--- Work required ---
Reproduce every line of the entries below verbatim, leaving out the pictures.

--- Material to process ---
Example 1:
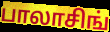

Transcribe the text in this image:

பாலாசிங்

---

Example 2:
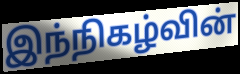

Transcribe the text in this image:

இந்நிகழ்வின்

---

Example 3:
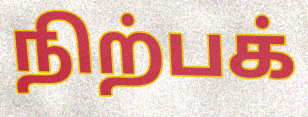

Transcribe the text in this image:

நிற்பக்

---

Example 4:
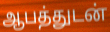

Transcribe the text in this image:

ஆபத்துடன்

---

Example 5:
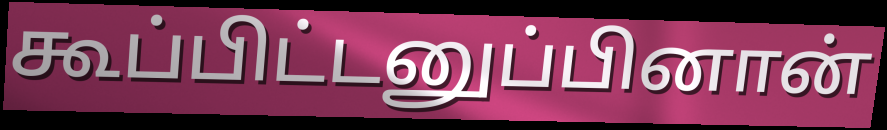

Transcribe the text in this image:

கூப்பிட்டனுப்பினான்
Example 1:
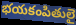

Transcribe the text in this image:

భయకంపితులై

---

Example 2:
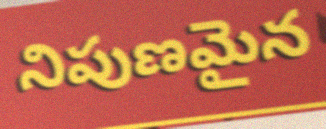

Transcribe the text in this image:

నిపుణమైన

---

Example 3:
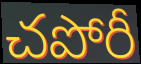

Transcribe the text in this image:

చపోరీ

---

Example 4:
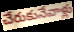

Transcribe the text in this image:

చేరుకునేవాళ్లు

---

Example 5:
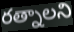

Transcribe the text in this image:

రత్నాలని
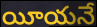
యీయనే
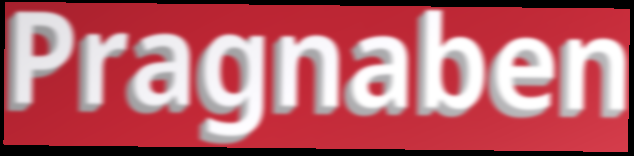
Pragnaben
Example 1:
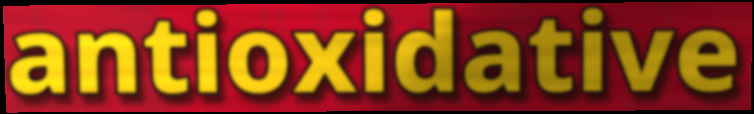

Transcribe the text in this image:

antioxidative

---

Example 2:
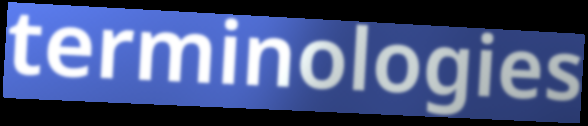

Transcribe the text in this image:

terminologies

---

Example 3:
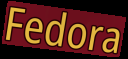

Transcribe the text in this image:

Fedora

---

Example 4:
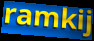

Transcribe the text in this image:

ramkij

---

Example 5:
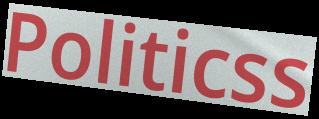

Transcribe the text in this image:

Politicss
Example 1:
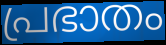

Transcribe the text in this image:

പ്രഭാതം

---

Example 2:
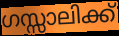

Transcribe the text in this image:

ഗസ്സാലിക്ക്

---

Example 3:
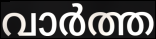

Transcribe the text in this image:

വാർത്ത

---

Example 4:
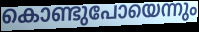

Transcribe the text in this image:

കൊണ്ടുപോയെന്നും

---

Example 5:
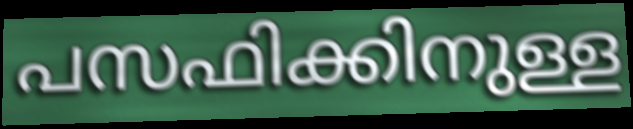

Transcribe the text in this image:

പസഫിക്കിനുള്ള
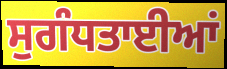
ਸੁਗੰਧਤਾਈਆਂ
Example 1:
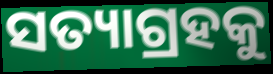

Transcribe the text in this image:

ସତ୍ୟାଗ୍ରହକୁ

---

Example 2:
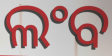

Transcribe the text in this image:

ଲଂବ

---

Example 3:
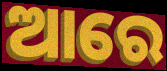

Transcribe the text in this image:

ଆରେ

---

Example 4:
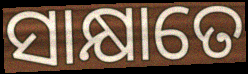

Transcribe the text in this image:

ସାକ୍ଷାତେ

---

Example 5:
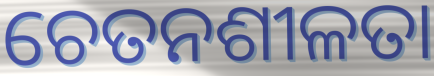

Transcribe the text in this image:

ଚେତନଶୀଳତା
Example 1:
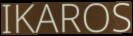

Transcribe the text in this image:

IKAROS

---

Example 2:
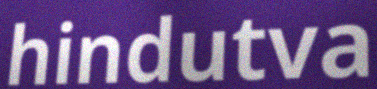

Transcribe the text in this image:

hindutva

--- The result ---
Example 1:

Transcribe the text in this image:

பாலாசிங்

---

Example 2:

Transcribe the text in this image:

இந்நிகழ்வின்

---

Example 3:

Transcribe the text in this image:

நிற்பக்

---

Example 4:

Transcribe the text in this image:

ஆபத்துடன்

---

Example 5:

Transcribe the text in this image:

கூப்பிட்டனுப்பினான்
Example 1:

Transcribe the text in this image:

భయకంపితులై

---

Example 2:

Transcribe the text in this image:

నిపుణమైన

---

Example 3:

Transcribe the text in this image:

చపోరీ

---

Example 4:

Transcribe the text in this image:

చేరుకునేవాళ్లు

---

Example 5:

Transcribe the text in this image:

రత్నాలని
యీయనే
Pragnaben
Example 1:

Transcribe the text in this image:

antioxidative

---

Example 2:

Transcribe the text in this image:

terminologies

---

Example 3:

Transcribe the text in this image:

Fedora

---

Example 4:

Transcribe the text in this image:

ramkij

---

Example 5:

Transcribe the text in this image:

Politicss
Example 1:

Transcribe the text in this image:

പ്രഭാതം

---

Example 2:

Transcribe the text in this image:

ഗസ്സാലിക്ക്

---

Example 3:

Transcribe the text in this image:

വാർത്ത

---

Example 4:

Transcribe the text in this image:

കൊണ്ടുപോയെന്നും

---

Example 5:

Transcribe the text in this image:

പസഫിക്കിനുള്ള
ਸੁਗੰਧਤਾਈਆਂ
Example 1:

Transcribe the text in this image:

ସତ୍ୟାଗ୍ରହକୁ

---

Example 2:

Transcribe the text in this image:

ଲଂବ

---

Example 3:

Transcribe the text in this image:

ଆରେ

---

Example 4:

Transcribe the text in this image:

ସାକ୍ଷାତେ

---

Example 5:

Transcribe the text in this image:

ଚେତନଶୀଳତା
Example 1:

Transcribe the text in this image:

IKAROS

---

Example 2:

Transcribe the text in this image:

hindutva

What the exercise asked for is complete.